Verteidigung: Reaktion nicht unverhältnismässig
Den Verteidigern zufolge war die Reaktion der Polizisten keineswegs unverhältnismässig, sondern mehr als gerechtfertigt, «angesichts der totalen Verachtung, die der ältere Mann ihnen und den kantonalen Behörden (…) entgegenbrachte». Sie hätten entschlossen reagiert, aber auf eine Art und Weise, «die dem Angriff, den sie erlitten hatten, völlig angemessen war». Der 41-jährige Sicherheitsbeamte erinnerte sich:
«Mit einem kräftigen, aber kontrollierten Stoss habe ich ihn mit dem Rücken gegen die Wand gedrückt, um ihn an der Flucht zu hindern.»

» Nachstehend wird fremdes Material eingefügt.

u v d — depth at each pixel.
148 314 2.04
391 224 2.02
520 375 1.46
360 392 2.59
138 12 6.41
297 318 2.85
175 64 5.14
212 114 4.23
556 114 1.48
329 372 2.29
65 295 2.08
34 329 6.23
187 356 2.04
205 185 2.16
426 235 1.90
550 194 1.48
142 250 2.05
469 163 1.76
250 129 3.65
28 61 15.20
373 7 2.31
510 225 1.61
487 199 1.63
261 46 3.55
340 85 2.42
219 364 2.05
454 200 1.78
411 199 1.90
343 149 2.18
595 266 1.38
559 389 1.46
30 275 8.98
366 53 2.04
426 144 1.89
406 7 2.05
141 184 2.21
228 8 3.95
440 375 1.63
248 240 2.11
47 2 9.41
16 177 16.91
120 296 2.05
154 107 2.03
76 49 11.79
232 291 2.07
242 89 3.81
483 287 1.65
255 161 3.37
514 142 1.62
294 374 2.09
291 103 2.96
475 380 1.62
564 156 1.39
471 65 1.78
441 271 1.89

Nachdem der ältere Mann fixiert war, wurde er vom Gruppenleiter zu Boden gebracht und später in Handschellen gelegt. Vor Gericht bekräftigten die beiden Polizisten:
«Alles, was wir getan haben, war, die in der Polizeischule erlernten und in Fortbildungskursen geübten Verfahren und Techniken in die Praxis umzusetzen. Es war nicht unsere Absicht, ihm Verletzungen zuzufügen, und dafür entschuldigen wir uns. Wir wollten ihn nach seinen Personalien fragen, aber dann wurde er aggressiv und wir waren gezwungen, ihn zu fixieren.»
Staatsanwältin Borelli argumentierte, die Angelegenheit hätte «anders gelöst werden können»:
«Es hätte einen anderen Ansatz geben müssen, der den Rippenbruch des älteren Mannes vermieden hätte. Bei diesem Eingriff gab es keine Verhältnismässigkeit, es handelte sich um einen Machtmissbrauch und es gab einfache Verletzungen.»
Der jüngere der beiden Polizisten ist inzwischen aus dem städtischen Korps ausgeschieden und arbeitet nun als Ordnungshüter im Kanton Wallis.